Still, the fall of Ben Ali has been significant insofar as it shows just how flimsy state power can be.  While in the past popular uprisings were contained with brute force and massacre, as in Syria in the 1980s and Algeria in the 1990s, the new media environment in the Middle East makes it much harder for regimes to get away with such cruelty and abuse of human rights.  The democratic bargain that has prevailed in the Middle East in the past generation -- in which citizens exchange their political and civil liberties for social services and stability -- is wearing thin almost everywhere.  Now, for the first time, we have seen that popular dissent and protest can overthrow even the most deeply entrenched of Arab autocrats, and political activists throughout the Arab world should be emboldened by Ben Ali's ouster.  Conversely, autocratic regimes should be alarmed at just how quickly they could lose control over their populace.

How regimes react to this newly perceived vulnerability will be critical to the prospects of democratization in the region.  There are three basic options for an autocratic government dealing with echoes of unrest from Tunisia: first, a crackdown on regime opposition and closure of political space; second, a series of token reforms designed to secure political quietism while not actually conceding any power; and third, a program of genuine reform to rebuild the broken social contracts and dysfunctional economies that plague Arab societies.  The most likely scenario at the moment is the second, in which governments seek to "muddle through."  In fact this is already occurring -- Libya, Morocco, Jordan, and Algeria have all announced plans to reduce food prices in the past several days, a common method to appease popular discontent.

But before we start thinking too far into the future, the battle for Tunisia's democracy is far from over.  What remains of the ruling cadre will probably not decide to fade away quietly -- they will resist liberalization and seek to preserve their hold on power and reconsolidate in Ben Ali's absence.  The United States and other Western powers have an excellent opportunity now to help hold off a retrenchment and keep pressure on the regime to commit to true reform.  However, without significant international attention it is doubtful Tunisia will become a democratic success story.

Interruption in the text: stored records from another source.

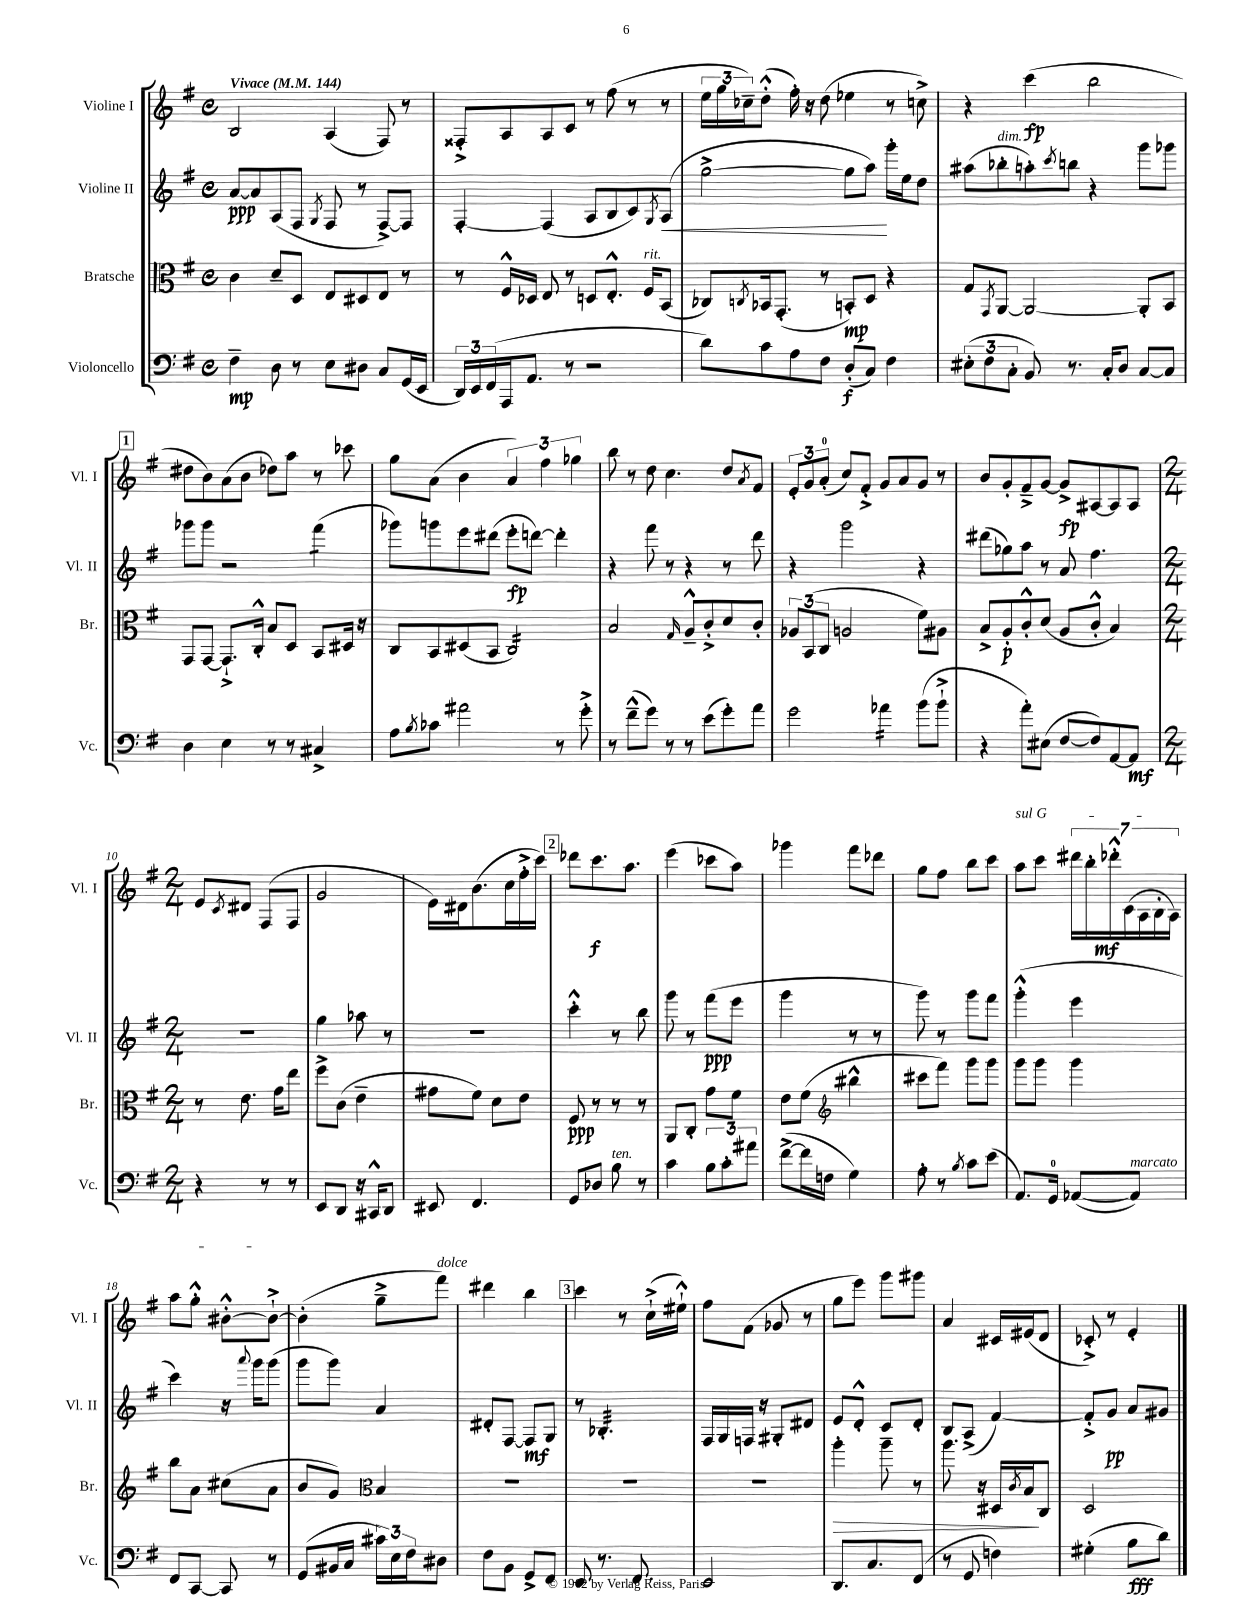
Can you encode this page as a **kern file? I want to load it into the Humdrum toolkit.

**kern	**kern	**kern	**kern
*staff4	*staff3	*staff2	*staff1
*clefF4	*clefC3	*clefG2	*clefG2
*k[f#]	*k[f#]	*k[f#]	*k[f#]
*M4/4	*M4/4	*M4/4	*M4/4
*met(c)	*met(c)	*met(c)	*met(c)
*MM144	*MM144	*MM144	*MM144
4F#~	4c	[8a	2B
.	.	8a]	.
8D	8d~	(8A	.
8r	8D	8F#	.
.	.	8qG	.
8E	8E	8F#	(4A
8D#	8D#	8r	.
8C	8E	[8F#^)	8F#)
(16GG	8r	8F#]	8r
16EE	.	.	.
=	=	=	=
24DD)	8r	[4F#'	8F##'^
24EE	.	.	.
(24FF#	.	.	.
16AAA	16F#^^	.	8A
8.AA	16D-	.	.
.	8E	(4F#]	8A
8r	8r	.	8c
2r	8D	8A	8r
.	8.E'^^	8B	(8ff#
.	.	8c)	8r
.	16F#	.	.
.	.	8qG	.
.	(8BB	(8A	8r
=	=	=	=
8d)	8C-)	[2gg^	24ee
.	.	.	24gg
.	.	.	24cc-~)
.	8qC	.	.
8c	16BB-	.	(8dd'^^
.	(8.GG'	.	.
8A	.	.	16ff#')
.	.	.	16r
8F#	8r	.	(8dd
(8D'	8BB')	8gg]	4ee-
8C)	8D	8aa)	.
4F#	4r	16ggg'	8r
.	.	16ee	.
.	.	8dd	8cc^)
=	=	=	=
(12E#'	8G	(8aa#	4r
12F#	.	.	.
.	8qGG	.	.
.	[8AA	8bb-'	.
12C'	.	.	.
8BB)	2AA_	8aa')	(4ccc
.	.	8qccc	.
8.r	.	8bb	.
.	.	4r	2bb
16C'	.	.	.
8D	.	.	.
[8C	8AA']	8ggg	.
8C]	8BB	8ggg-	.
=	=	=	=
4D	8GG	8ggg-	8dd#
.	[8GG	8ggg-	8b)
4E	8.GG`^]	2r	(8a
.	.	.	8b
.	16C'^^	.	.
8r	8B	.	8dd-)
8r	8D	.	8aa
4C#^	8BB	(4fff#	8r
.	16D#	.	8ccc-
.	16r	.	.
=	=	=	=
8A	8C	8ggg-)	8gg
8qB	.	.	.
8c-	8BB	8ggg	(8a
2a#	(8D#	8eee	4b
.	8BB	(8ddd#	.
.	2C)	8eee'	6a)
.	.	[8ddd)	.
.	.	.	6ff#
8r	.	4ddd']	.
.	.	.	6gg-
8g'^	.	.	.
=	=	=	=
8r	2B	4r	8bb
(8f#~^^	.	.	8r
8g)	.	8fff#	8dd
8r	.	8r	4.cc
.	16qqG	.	.
8r	8A~^^	4r	.
(8e	8c'^	.	.
8g')	8d	8r	8dd
.	.	.	8qa
8a	8c'	8ddd	8f#
=	=	=	=
2g	12A-	4r	12e'
.	(12BB	.	12g
.	12C	.	(12a'
.	2A	2ggg	8cc)
.	.	.	8f#'^
4a-	.	.	8g
.	.	.	8a
(8b	8f#)	4r	8g
8b`^	8A#	.	8r
=	=	=	=
4r	8B^	(8ddd#	8b
.	8A'	8gg-)	8g'
8a')	8c'^^	8aa	8f#~^
(8E#	(8d	8r	[8g
[8F#	8A	8a	8g^]
8F#])	8c'^^	4.ff#	[8A#
[8AA	4B)	.	8A#]
8AA]	.	.	8A#
=	=	=	=
*M2/4	*M2/4	*M2/4	*M2/4
4r	8r	2r	8e
.	.	.	8qc
.	8.e	.	8d#
8r	.	.	(8F#
.	16g	.	.
8r	8ee	.	8F#
=	=	=	=
8EE	8ff#^	4gg	2g
8DD	(8c	.	.
16r	4e~	8aa-	.
16CC#^^	.	.	.
8DD	.	8r	.
=	=	=	=
8EE#	8g#	2r	16e)
.	.	.	16d#
4.FF#	8f#)	.	(8.b
.	8d	.	.
.	.	.	16cc
.	8e	.	16ff#'^
.	.	.	16ccc)
=	=	=	=
8GG	8F#	4ccc'^^	8ddd-
8D-	8r	.	8.ccc
8B	8r	8r	.
.	.	.	8.aa
8r	8r	8bb	.
=	=	=	=
4c	8AA	8ggg	(4eee
.	8C'	8r	.
12B	8g	(8fff#	8ccc-
12c'	.	.	.
.	8f#	8eee	8aa)
12a#	.	.	.
=	=	=	=
([8f#^	8e	4ggg	4ggg-
16f#]	(8f#	.	.
16F	.	.	.
*	*clefG2	*	*
4G)	4bb#^^	8r	8fff#
.	.	8r	8ddd-
=	=	=	=
8A'	8ccc#	8ggg)	8gg
8r	8fff#)	8r	8ff#
8qB	.	.	.
8c	8ggg	8ggg	8bb
(8e	8ggg	8fff#	8ccc
=	=	=	=
8.AA)	8ggg	(4ggg'^^	8aa
.	8ggg	.	8ccc
16GG	.	.	.
([8AA-	4ggg	4eee	28ddd#
.	.	.	28bb'
.	.	.	28ddd-'^^
.	.	.	(28c
8AA-])	.	.	.
.	.	.	28A
.	.	.	28B'
.	.	.	28A)
=	=	=	=
8FF#	8bb	4ccc)	8aa
[8CC	8a	.	8gg'^^
8CC]	(8cc#	16r	[8b#'^^
.	.	8qqaaa	.
.	.	16ggg	.
8r	8a	(8ggg	8b#`^_
=	=	=	=
(8GG	8b	8ggg	(4b#']
16BB#	8g)	8ggg)	.
16C	.	.	.
*	*clefC3	*	*
24c#)	4B	4a	8gg~^
24E	.	.	.
24F#	.	.	.
8D#	.	.	8fff#)
=	=	=	=
8F#	2r	8d#'	4ddd#
8BB	.	[8F#	.
8GG^	.	8F#]	4bb
8FF#	.	8G	.
=	=	=	=
8EE	2r	8r	4ccc
8.r	.	4.B-'	.
.	.	.	8r
8.FF#	.	.	.
.	.	.	(16cc`^
.	.	.	16ee#`^^)
=	=	=	=
2EE	2r	16F#	8ff#
.	.	16G	.
.	.	16F	(8f#
.	.	16r	.
.	.	8G#'	8g-
.	.	8d#	8r
=	=	=	=
8.DD	4aa'	8e	8gg
.	.	8d'^^	8eee)
8.C	.	.	.
.	8aa~	8c	8ggg
(8FF#	8r	8d'	8ggg#
=	=	=	=
8r	8.aa	8B	4a
8GG	.	(8A^	.
.	16r	.	.
4F)	16D#	[4f#)	16c#
.	8qc	.	.
.	16B	.	(16e#
.	8C	.	8d
=	=	=	=
(4G#'	2D	8f#'^]	8c-'^)
.	.	8g	8r
8B	.	8a	4e'
8d)	.	8g#	.
==	==	==	==
*-	*-	*-	*-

Similarly, Tunisia has created a unique opportunity for the United States to advocate democratic reform throughout the Middle East.  Speaking at the Forum for the Future last week in Doha, Hillary Clinton warned that Arab states must offer a "positive vision" to their people in order to combat extremism and social unrest (she also apparently couldn't resist a desert metaphor, noting that the region's foundations are "sinking into the sand").  Now is the time for the United States to convince its autocratic allies that reform is necessary and the status quo is no longer tolerable.  Strong, sustained support of democratic institutions in Tunisia is currently the most logical start to a program to foster democratization in the region.  The international community should do its part to ensure that free and fair elections are conducted and that their results are respected.  American apathy to the oppression of Tunisians for the past half century must not prevent policymakers from taking notice now, and taking effective steps to promote a peaceful and democratic transition.